(Intrinsic camera parameters)
###
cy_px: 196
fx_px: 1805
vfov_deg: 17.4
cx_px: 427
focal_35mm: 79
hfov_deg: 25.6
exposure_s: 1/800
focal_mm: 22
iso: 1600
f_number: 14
###
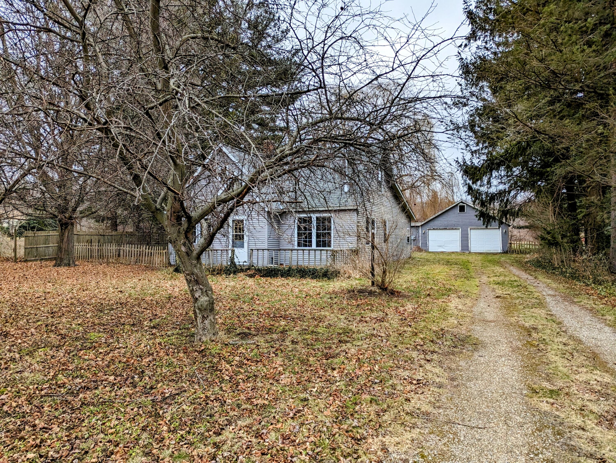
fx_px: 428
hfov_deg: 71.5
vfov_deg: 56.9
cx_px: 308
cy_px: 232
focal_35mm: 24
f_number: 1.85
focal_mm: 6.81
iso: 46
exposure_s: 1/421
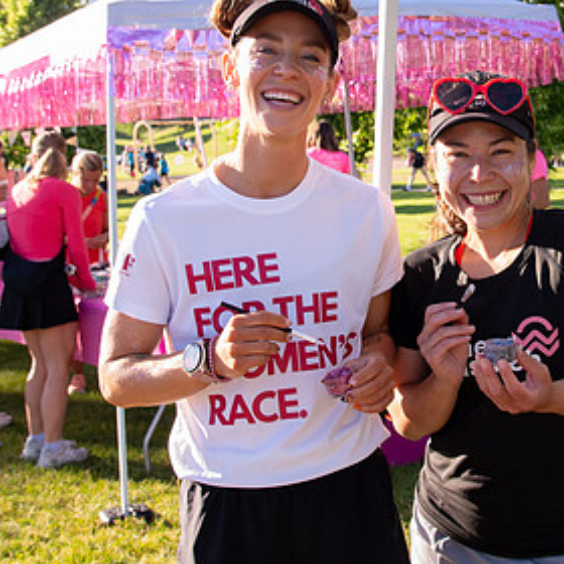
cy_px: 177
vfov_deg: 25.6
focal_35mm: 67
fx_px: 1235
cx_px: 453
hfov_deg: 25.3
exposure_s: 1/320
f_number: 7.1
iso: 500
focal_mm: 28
###
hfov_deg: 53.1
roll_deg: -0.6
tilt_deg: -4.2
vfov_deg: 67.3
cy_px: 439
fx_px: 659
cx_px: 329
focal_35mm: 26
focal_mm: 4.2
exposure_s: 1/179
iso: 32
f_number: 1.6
###
* _Aim of the exercise_:
Among the records above, repeat exactly the line with "hfov_deg: 53.1", the line with "f_number: 1.6", and every line in between, and only those.

* _Result of the exercise_:
hfov_deg: 53.1
roll_deg: -0.6
tilt_deg: -4.2
vfov_deg: 67.3
cy_px: 439
fx_px: 659
cx_px: 329
focal_35mm: 26
focal_mm: 4.2
exposure_s: 1/179
iso: 32
f_number: 1.6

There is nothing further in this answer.